The internet didn't go down and you're mischaracterizing it as a parsing issue when the list would've exceeded memory allocation limits. They didn't hardcode a fallback config for that case. What memory safety promise did Rust fail there exactly?
I think the point is memory bugs are only one (small) subset of bugs.
The conventional wisdom is ~70% of serious security bugs are memory safety issues.
https://www.cisa.gov/sites/default/files/2023-12/CSAC_TAC_Re...
Security bugs - and not bad security processes, are a small subset of bugs.
A panic in Rust is easier to diagnose and fix than some error or grabage data that was caused by an out of bounds access in some random place in the call stack
does any distro uses clang? I thought all linux kernels were compiled using gcc.
Chimera does, it also has a FreeBSD userland AFAIU.
https://chimera-linux.org/
hm this one is interesting.
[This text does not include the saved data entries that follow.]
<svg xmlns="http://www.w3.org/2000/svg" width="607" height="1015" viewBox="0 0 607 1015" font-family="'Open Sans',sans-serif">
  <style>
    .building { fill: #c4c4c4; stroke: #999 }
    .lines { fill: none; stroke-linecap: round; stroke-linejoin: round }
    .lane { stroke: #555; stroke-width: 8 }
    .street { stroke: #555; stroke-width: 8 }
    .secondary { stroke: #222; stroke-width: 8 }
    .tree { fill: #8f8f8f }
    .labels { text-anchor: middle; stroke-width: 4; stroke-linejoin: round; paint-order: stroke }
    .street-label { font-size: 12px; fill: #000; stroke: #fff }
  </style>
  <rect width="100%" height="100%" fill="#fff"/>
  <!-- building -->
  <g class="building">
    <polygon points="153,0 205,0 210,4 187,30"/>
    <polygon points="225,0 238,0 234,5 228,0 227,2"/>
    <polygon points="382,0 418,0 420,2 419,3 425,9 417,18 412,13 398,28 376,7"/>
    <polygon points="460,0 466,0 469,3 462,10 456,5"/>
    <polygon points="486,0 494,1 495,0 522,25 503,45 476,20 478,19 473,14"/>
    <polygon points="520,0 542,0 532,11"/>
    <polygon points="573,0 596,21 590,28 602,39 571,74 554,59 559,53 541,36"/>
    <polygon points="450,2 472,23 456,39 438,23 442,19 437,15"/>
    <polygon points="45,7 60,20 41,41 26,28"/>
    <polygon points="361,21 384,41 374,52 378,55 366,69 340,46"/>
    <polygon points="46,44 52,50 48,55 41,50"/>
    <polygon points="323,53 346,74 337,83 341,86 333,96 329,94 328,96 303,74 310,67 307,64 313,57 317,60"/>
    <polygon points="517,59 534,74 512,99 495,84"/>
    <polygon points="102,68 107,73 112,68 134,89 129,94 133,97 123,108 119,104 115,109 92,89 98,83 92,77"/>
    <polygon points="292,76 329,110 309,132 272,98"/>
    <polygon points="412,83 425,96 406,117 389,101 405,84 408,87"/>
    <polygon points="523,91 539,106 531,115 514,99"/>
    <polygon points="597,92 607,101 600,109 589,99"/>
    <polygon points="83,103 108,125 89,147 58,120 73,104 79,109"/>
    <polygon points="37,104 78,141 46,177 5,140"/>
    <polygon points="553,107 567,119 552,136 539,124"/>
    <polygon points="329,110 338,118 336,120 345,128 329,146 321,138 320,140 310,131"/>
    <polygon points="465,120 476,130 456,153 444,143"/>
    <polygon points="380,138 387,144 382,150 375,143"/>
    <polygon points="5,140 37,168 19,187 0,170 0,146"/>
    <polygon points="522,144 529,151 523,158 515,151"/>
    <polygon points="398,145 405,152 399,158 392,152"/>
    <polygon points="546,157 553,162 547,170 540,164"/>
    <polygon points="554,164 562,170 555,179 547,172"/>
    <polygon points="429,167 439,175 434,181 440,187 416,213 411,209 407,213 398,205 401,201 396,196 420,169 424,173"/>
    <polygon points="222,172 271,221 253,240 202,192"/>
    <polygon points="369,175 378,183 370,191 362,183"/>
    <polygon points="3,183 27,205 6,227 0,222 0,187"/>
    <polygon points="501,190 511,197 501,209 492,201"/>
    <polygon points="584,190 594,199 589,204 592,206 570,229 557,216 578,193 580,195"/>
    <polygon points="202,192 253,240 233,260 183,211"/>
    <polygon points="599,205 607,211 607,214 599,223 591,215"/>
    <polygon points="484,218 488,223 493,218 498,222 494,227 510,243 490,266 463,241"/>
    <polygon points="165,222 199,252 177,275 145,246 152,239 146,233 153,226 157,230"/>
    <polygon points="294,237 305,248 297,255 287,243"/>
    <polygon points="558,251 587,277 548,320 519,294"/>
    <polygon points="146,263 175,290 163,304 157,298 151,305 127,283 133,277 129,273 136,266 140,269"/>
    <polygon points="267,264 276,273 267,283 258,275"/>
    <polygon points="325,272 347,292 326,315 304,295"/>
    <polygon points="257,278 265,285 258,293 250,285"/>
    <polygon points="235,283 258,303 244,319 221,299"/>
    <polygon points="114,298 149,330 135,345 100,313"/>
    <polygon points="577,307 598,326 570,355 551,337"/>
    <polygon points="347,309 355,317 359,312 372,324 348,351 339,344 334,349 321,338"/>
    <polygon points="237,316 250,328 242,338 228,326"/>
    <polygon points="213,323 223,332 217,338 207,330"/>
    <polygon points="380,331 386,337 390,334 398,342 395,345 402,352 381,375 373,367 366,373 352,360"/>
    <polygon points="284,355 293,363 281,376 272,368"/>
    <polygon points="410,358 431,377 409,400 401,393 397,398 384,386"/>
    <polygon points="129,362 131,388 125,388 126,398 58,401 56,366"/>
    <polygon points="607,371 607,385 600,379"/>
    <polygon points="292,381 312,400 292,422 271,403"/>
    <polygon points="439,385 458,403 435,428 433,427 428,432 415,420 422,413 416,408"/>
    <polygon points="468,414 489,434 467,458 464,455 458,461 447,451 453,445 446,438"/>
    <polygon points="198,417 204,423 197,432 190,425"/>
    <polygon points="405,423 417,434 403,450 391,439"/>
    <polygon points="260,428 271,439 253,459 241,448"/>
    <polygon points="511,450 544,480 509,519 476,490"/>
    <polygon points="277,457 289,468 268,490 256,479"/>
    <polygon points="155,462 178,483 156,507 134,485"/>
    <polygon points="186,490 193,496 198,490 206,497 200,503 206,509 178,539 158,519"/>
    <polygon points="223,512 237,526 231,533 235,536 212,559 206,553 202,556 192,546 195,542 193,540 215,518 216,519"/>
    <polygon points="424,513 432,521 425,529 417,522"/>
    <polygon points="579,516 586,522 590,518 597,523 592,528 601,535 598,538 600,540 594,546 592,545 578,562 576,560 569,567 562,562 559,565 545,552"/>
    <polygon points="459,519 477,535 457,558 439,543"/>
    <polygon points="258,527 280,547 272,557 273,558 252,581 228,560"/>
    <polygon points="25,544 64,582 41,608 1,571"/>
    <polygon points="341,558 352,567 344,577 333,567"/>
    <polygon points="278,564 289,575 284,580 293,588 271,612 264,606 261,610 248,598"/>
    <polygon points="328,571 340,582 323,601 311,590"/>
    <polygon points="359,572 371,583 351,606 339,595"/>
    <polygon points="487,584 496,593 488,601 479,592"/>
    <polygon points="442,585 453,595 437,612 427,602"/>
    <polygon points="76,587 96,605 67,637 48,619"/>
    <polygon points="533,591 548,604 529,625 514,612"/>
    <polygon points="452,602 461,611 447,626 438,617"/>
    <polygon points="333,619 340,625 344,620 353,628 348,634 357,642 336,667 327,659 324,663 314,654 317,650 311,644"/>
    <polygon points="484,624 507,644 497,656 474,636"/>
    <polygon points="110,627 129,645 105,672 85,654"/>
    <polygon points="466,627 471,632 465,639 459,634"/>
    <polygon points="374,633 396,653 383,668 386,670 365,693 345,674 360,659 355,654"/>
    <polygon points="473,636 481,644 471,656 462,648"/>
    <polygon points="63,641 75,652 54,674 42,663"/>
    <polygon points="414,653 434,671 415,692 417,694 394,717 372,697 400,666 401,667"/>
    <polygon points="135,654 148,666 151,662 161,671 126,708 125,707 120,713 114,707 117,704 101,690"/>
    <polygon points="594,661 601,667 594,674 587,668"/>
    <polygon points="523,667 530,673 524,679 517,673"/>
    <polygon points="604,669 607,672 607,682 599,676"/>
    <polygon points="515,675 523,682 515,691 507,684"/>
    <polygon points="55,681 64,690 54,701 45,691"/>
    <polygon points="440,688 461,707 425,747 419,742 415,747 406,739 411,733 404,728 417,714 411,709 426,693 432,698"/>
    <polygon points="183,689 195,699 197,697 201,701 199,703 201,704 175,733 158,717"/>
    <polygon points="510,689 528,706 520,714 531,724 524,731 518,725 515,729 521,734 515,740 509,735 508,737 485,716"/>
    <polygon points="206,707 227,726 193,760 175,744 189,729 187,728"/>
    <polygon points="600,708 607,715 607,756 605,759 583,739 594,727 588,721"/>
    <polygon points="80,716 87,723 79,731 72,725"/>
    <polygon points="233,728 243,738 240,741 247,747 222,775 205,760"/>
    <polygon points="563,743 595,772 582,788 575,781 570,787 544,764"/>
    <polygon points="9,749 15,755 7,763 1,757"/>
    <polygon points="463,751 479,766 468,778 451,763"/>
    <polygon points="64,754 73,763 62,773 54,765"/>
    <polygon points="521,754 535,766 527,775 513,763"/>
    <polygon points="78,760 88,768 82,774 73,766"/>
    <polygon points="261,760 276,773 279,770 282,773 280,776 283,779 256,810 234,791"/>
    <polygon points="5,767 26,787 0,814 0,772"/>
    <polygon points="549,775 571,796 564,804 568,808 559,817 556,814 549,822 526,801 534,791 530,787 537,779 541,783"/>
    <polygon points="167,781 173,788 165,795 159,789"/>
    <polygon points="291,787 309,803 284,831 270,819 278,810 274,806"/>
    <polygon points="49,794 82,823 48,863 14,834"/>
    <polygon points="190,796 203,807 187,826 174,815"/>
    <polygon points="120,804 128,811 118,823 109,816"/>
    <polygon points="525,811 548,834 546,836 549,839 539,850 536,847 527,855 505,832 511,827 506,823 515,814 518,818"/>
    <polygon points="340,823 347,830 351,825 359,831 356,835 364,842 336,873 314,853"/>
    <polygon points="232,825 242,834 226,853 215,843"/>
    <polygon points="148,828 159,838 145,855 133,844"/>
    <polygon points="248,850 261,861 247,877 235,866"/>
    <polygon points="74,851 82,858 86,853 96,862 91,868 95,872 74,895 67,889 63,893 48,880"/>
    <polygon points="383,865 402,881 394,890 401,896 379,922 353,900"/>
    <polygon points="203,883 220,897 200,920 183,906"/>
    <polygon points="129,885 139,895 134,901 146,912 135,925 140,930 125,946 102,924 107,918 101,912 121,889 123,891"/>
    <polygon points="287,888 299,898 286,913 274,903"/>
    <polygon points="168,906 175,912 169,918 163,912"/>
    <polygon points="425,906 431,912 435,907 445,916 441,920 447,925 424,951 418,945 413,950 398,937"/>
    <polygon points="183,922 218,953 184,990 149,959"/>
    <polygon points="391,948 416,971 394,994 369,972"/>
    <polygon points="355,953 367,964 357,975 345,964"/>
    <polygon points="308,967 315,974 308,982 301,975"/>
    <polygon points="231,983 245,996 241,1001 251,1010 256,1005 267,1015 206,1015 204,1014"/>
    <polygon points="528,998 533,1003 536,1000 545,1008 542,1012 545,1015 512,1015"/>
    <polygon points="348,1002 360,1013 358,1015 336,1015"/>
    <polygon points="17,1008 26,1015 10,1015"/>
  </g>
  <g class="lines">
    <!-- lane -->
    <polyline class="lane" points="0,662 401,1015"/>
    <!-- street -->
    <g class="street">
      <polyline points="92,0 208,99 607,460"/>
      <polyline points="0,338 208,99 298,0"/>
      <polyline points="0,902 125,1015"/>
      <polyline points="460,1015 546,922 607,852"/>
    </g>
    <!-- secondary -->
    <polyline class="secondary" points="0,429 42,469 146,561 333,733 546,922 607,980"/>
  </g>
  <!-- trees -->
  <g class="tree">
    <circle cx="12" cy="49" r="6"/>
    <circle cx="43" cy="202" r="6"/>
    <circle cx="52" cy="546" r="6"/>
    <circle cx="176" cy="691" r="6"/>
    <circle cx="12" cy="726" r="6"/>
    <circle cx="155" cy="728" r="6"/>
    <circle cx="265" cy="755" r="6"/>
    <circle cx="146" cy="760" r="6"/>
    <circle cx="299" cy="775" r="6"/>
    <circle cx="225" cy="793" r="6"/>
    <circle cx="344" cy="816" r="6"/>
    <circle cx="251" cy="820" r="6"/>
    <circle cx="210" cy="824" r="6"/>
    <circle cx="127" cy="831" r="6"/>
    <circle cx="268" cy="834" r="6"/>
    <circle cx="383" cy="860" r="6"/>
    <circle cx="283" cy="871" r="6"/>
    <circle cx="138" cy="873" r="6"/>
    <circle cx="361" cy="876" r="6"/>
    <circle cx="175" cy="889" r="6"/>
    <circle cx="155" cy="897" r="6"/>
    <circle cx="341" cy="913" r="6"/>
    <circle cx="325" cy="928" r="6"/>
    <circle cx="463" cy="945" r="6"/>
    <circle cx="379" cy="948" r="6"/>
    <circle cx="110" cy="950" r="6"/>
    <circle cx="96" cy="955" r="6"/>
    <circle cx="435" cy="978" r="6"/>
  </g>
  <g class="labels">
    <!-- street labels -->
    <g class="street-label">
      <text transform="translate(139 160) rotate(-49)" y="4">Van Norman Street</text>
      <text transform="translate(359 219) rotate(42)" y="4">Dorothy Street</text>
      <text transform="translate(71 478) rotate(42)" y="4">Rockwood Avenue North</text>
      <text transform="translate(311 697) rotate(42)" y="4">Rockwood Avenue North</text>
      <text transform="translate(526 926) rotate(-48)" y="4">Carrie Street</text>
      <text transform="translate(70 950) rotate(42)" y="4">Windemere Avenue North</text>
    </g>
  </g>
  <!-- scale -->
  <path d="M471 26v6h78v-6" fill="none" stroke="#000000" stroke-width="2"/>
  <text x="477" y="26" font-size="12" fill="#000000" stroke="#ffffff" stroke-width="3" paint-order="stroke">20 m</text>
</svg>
Thanks for sharing!
https://www.kernel.org/doc/html/latest/kbuild/llvm.html
> The Linux kernel has always traditionally been compiled with GNU toolchains such as GCC and binutils. Ongoing work has allowed for Clang and LLVM utilities to be used as viable substitutes. Distributions such as Android, ChromeOS, OpenMandriva, and Chimera Linux use Clang built kernels. Google’s and Meta’s datacenter fleets also run kernels built with Clang.
Not a Linux distro, but FreeBSD uses Clang.
And Android uses Clang for its Linux kernel.
-fbounds-safety is not yet available in upstream Clang though:
> NOTE: This is a design document and the feature is not available for users yet.